It’s Rick, or Richard, as Ilsa called him when they were in
Paris. The very embodiment of embittered
rationalism when we first meet him, hurt to the core when Ilsa arrives with Victor,
we see him show exquisite compassion to the beautiful young East European woman who, out of love,
is willing to do anything (including sleep with Captain Renault) to escape with
her husband. We watch him wrestle with
his emotions, marinate himself in self-pity, then, after Ilsa's explanation and
confession of continued love forces him to confront his own pain, rouse himself
to give everything up and plan Victor and Ilsa’s escape. It's the right thing to do, for himself, and for the world.

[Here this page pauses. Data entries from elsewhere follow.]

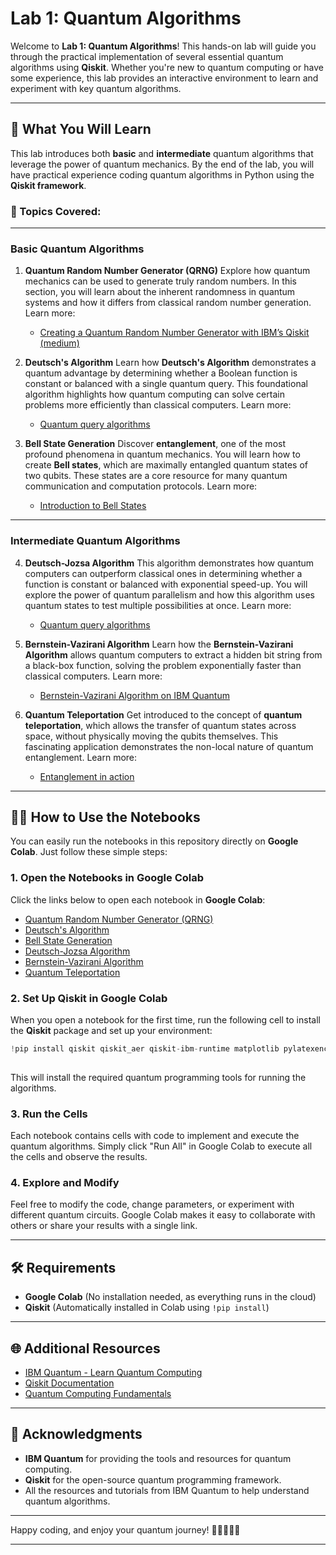 # Lab 1: Quantum Algorithms

Welcome to **Lab 1: Quantum Algorithms**! This hands-on lab will guide you through the practical implementation of several essential quantum algorithms using **Qiskit**. Whether you're new to quantum computing or have some experience, this lab provides an interactive environment to learn and experiment with key quantum algorithms.

---

## 🚀 What You Will Learn

This lab introduces both **basic** and **intermediate** quantum algorithms that leverage the power of quantum mechanics. By the end of the lab, you will have practical experience coding quantum algorithms in Python using the **Qiskit framework**.

### 🧠 Topics Covered:

---

### **Basic Quantum Algorithms**

1. **Quantum Random Number Generator (QRNG)**
   Explore how quantum mechanics can be used to generate truly random numbers. In this section, you will learn about the inherent randomness in quantum systems and how it differs from classical random number generation.
   Learn more:

   * [Creating a Quantum Random Number Generator with IBM’s Qiskit (medium)](https://zach1020.medium.com/creating-a-quantum-random-number-generator-with-ibms-qiskit-48a90383490c)

2. **Deutsch's Algorithm**
   Learn how **Deutsch's Algorithm** demonstrates a quantum advantage by determining whether a Boolean function is constant or balanced with a single quantum query. This foundational algorithm highlights how quantum computing can solve certain problems more efficiently than classical computers.
   Learn more:

   * [Quantum query algorithms]([https://quantum-computing.ibm.com/docs/guides/deutschs-algorithm](https://learning.quantum.ibm.com/course/fundamentals-of-quantum-algorithms/quantum-query-algorithms))

3. **Bell State Generation**
   Discover **entanglement**, one of the most profound phenomena in quantum mechanics. You will learn how to create **Bell states**, which are maximally entangled quantum states of two qubits. These states are a core resource for many quantum communication and computation protocols.
   Learn more:

   * [Introduction to Bell States]([https://quantum-computing.ibm.com/docs/guides/bell-state](https://quantumcomputinguk.org/tutorials/introduction-to-bell-states))

---

### **Intermediate Quantum Algorithms**

4. **Deutsch-Jozsa Algorithm**
   This algorithm demonstrates how quantum computers can outperform classical ones in determining whether a function is constant or balanced with exponential speed-up. You will explore the power of quantum parallelism and how this algorithm uses quantum states to test multiple possibilities at once.
   Learn more:

   * [Quantum query algorithms](https://learning.quantum.ibm.com/course/fundamentals-of-quantum-algorithms/quantum-query-algorithms)

5. **Bernstein-Vazirani Algorithm**
   Learn how the **Bernstein-Vazirani Algorithm** allows quantum computers to extract a hidden bit string from a black-box function, solving the problem exponentially faster than classical computers.
   Learn more:

   * [Bernstein-Vazirani Algorithm on IBM Quantum](https://docs.quantum.ibm.com/api/qiskit/0.31/qiskit.aqua.algorithms.BernsteinVazirani)

6. **Quantum Teleportation**
   Get introduced to the concept of **quantum teleportation**, which allows the transfer of quantum states across space, without physically moving the qubits themselves. This fascinating application demonstrates the non-local nature of quantum entanglement.
   Learn more:

   * [Entanglement in action](https://learning.quantum.ibm.com/course/basics-of-quantum-information/entanglement-in-action)

---

## 🧑‍💻 How to Use the Notebooks

You can easily run the notebooks in this repository directly on **Google Colab**. Just follow these simple steps:

### 1. **Open the Notebooks in Google Colab**

Click the links below to open each notebook in **Google Colab**:

* [Quantum Random Number Generator (QRNG)](https://colab.research.google.com/github/Sunkohli/Lab-1-Quantum-Algorithm/blob/main/QRNG.ipynb)
* [Deutsch's Algorithm](https://colab.research.google.com/github/Sunkohli/Lab-1-Quantum-Algorithm/blob/main/Deutsch_Algorithm.ipynb)
* [Bell State Generation](https://colab.research.google.com/github/Sunkohli/Lab-1-Quantum-Algorithm/blob/main/Bell_State_Generation.ipynb)
* [Deutsch-Jozsa Algorithm](https://colab.research.google.com/github/Sunkohli/Lab-1-Quantum-Algorithm/blob/main/Deutsch_Jozsa_Algorithm.ipynb)
* [Bernstein-Vazirani Algorithm](https://colab.research.google.com/github/Sunkohli/Lab-1-Quantum-Algorithm/blob/main/Bernstein_Vazirani_Algorithm.ipynb)
* [Quantum Teleportation](https://colab.research.google.com/github/Sunkohli/Lab-1-Quantum-Algorithm/blob/main/Quantum_Teleportation.ipynb)

### 2. **Set Up Qiskit in Google Colab**

When you open a notebook for the first time, run the following cell to install the **Qiskit** package and set up your environment:

```python
!pip install qiskit qiskit_aer qiskit-ibm-runtime matplotlib pylatexenc 
 
```

This will install the required quantum programming tools for running the algorithms.

### 3. **Run the Cells**

Each notebook contains cells with code to implement and execute the quantum algorithms. Simply click "Run All" in Google Colab to execute all the cells and observe the results.

### 4. **Explore and Modify**

Feel free to modify the code, change parameters, or experiment with different quantum circuits. Google Colab makes it easy to collaborate with others or share your results with a single link.

---

## 🛠️ Requirements

* **Google Colab** (No installation needed, as everything runs in the cloud)
* **Qiskit** (Automatically installed in Colab using `!pip install`)

---

## 🌐 Additional Resources

* [IBM Quantum - Learn Quantum Computing](https://quantum-computing.ibm.com)
* [Qiskit Documentation](https://qiskit.org/documentation/)
* [Quantum Computing Fundamentals](https://www.ibm.com/blogs/5-quantum-computing-fundamentals/)

---
  
## 🤝 Acknowledgments

* **IBM Quantum** for providing the tools and resources for quantum computing.
* **Qiskit** for the open-source quantum programming framework.
* All the resources and tutorials from IBM Quantum to help understand quantum algorithms.

---
 
Happy coding, and enjoy your quantum journey! 🚀👩‍💻👨‍💻

--- 
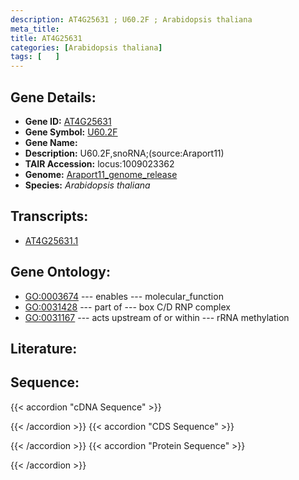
 ```yaml
---
description: AT4G25631 ; U60.2F ; Arabidopsis thaliana
meta_title:
title: AT4G25631
categories: [Arabidopsis thaliana]
tags: [   ]
---
```


## Gene Details:
- **Gene ID:** [AT4G25631](https://www.arabidopsis.org/locus?name=AT4G25631)
- **Gene Symbol:** <u>U60.2F</u>
- **Gene Name:** 
- **Description:**   U60.2F,snoRNA;(source:Araport11)
- **TAIR Accession:** locus:1009023362
- **Genome:** [Araport11_genome_release](https://www.arabidopsis.org/download/list?dir=Genes%2FAraport11_genome_release)
- **Species:** *Arabidopsis thaliana*

## Transcripts:
   -  [AT4G25631.1](https://www.arabidopsis.org/gene?name=AT4G25631.1)
## Gene Ontology:
   - [GO:0003674](https://amigo.geneontology.org/amigo/term/GO:0003674)&nbsp;---&nbsp;enables&nbsp;---&nbsp;molecular_function
   - [GO:0031428](https://amigo.geneontology.org/amigo/term/GO:0031428)&nbsp;---&nbsp;part of&nbsp;---&nbsp;box C/D RNP complex
   - [GO:0031167](https://amigo.geneontology.org/amigo/term/GO:0031167)&nbsp;---&nbsp;acts upstream of or within&nbsp;---&nbsp;rRNA methylation
## Literature:
## Sequence:
{{< accordion "cDNA Sequence" >}}

{{< /accordion >}}
{{< accordion "CDS Sequence" >}}

{{< /accordion >}}
{{< accordion "Protein Sequence" >}}

{{< /accordion >}}
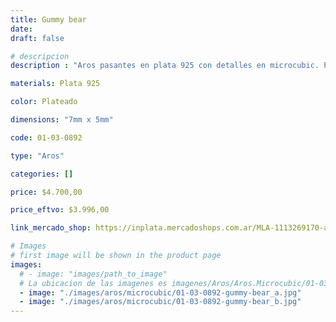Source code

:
 ```yaml
---
title: Gummy bear
date: 
draft: false

# descripcion
description : "Aros pasantes en plata 925 con detalles en microcubic. Precio por par. Son aros chiquitos!"

materials: Plata 925

color: Plateado

dimensions: "7mm x 5mm"

code: 01-03-0892

type: "Aros"

categories: []

price: $4.700,00

price_eftvo: $3.996,00

link_mercado_shop: https://inplata.mercadoshops.com.ar/MLA-1113269170-aros-en-plata-y-cristal-ositos-gummy-bear-regalo-nena-_JM

# Images
# first image will be shown in the product page
images:
  # - image: "images/path_to_image"
  # La ubicacion de las imagenes es imagenes/Aros/Aros.Microcubic/01-03-0892-gummy-bear
  - image: "./images/aros/microcubic/01-03-0892-gummy-bear_a.jpg"
  - image: "./images/aros/microcubic/01-03-0892-gummy-bear_b.jpg"
---
```


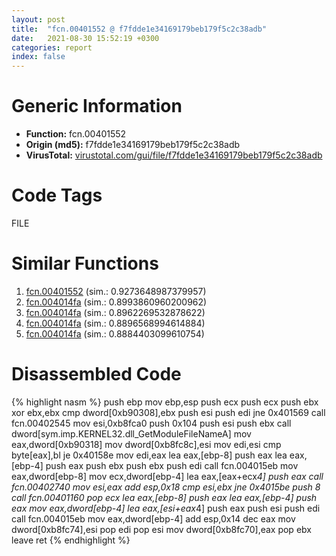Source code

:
 ```yaml
---
layout: post
title:  "fcn.00401552 @ f7fdde1e34169179beb179f5c2c38adb"
date:   2021-08-30 15:52:19 +0300
categories: report
index: false
---
```


# Generic Information
- **Function:** fcn.00401552
- **Origin (md5):** f7fdde1e34169179beb179f5c2c38adb
- **VirusTotal:** [virustotal.com/gui/file/f7fdde1e34169179beb179f5c2c38adb][virustotal_ref]

# Code Tags
<span class="tag" id="FILE">FILE</span>


# Similar Functions

1. [fcn.00401552][similar_1_ref] (sim.: 0.9273648987379957)
2. [fcn.004014fa][similar_2_ref] (sim.: 0.8993860960200962)
3. [fcn.004014fa][similar_3_ref] (sim.: 0.8962269532878622)
4. [fcn.004014fa][similar_4_ref] (sim.: 0.8896568994614884)
5. [fcn.004014fa][similar_5_ref] (sim.: 0.8884403099610754)


# Disassembled Code

{% highlight nasm %}
push ebp
mov ebp,esp
push ecx
push ecx
push ebx
xor ebx,ebx
cmp dword[0xb90308],ebx
push esi
push edi
jne 0x401569
call fcn.00402545
mov esi,0xb8fca0
push 0x104
push esi
push ebx
call dword[sym.imp.KERNEL32.dll_GetModuleFileNameA]
mov eax,dword[0xb90318]
mov dword[0xb8fc8c],esi
mov edi,esi
cmp byte[eax],bl
je 0x40158e
mov edi,eax
lea eax,[ebp-8]
push eax
lea eax,[ebp-4]
push eax
push ebx
push ebx
push edi
call fcn.004015eb
mov eax,dword[ebp-8]
mov ecx,dword[ebp-4]
lea eax,[eax+ecx*4]
push eax
call fcn.00402740
mov esi,eax
add esp,0x18
cmp esi,ebx
jne 0x4015be
push 8
call fcn.00401160
pop ecx
lea eax,[ebp-8]
push eax
lea eax,[ebp-4]
push eax
mov eax,dword[ebp-4]
lea eax,[esi+eax*4]
push eax
push esi
push edi
call fcn.004015eb
mov eax,dword[ebp-4]
add esp,0x14
dec eax
mov dword[0xb8fc74],esi
pop edi
pop esi
mov dword[0xb8fc70],eax
pop ebx
leave 
ret 
{% endhighlight %}


[similar_1_ref]: /report/fcn.00401552@faca7110288761a0f664158c1f6c3986
[similar_2_ref]: /report/fcn.004014fa@f3270d9ed1099b0696018a4c8957a30a
[similar_3_ref]: /report/fcn.004014fa@96146d48f33d2b81d37cf455f4bd8c4b
[similar_4_ref]: /report/fcn.004014fa@2f7d0bff2a387da538798c888eb7f4a1
[similar_5_ref]: /report/fcn.004014fa@03566ca6c146fb1f8bfbce50f19cbb41
[virustotal_ref]: https://www.virustotal.com/gui/file/f7fdde1e34169179beb179f5c2c38adb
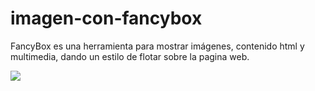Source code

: # imagen-con-fancybox


FancyBox es una herramienta para mostrar imágenes, contenido html y multimedia, dando un estilo de flotar sobre la pagina web.<br/>

![](https://imgur.com/a/5Kg0HTm)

Rick isn't David Brooks’ ideal. He is not a collaborative leader at all—he’s
a loner who didn’t convene committees or hold community-building exercises
before moving decisively.
But he might just be our kind of guy—the one with the
Letters of Transit, the one who can take us from being stranded in Casablanca
to a better place.
For my next President, I’d like to see a little FDR, and a
little LBJ, and a little Jefferson and a generous dollop of Lincoln and even a
dash of Reagan. But I’m also rooting for
just a touch of Rick.
Find
that person, regardless of the party he or she belongs to, and it might be the
beginning of a beautiful friendship.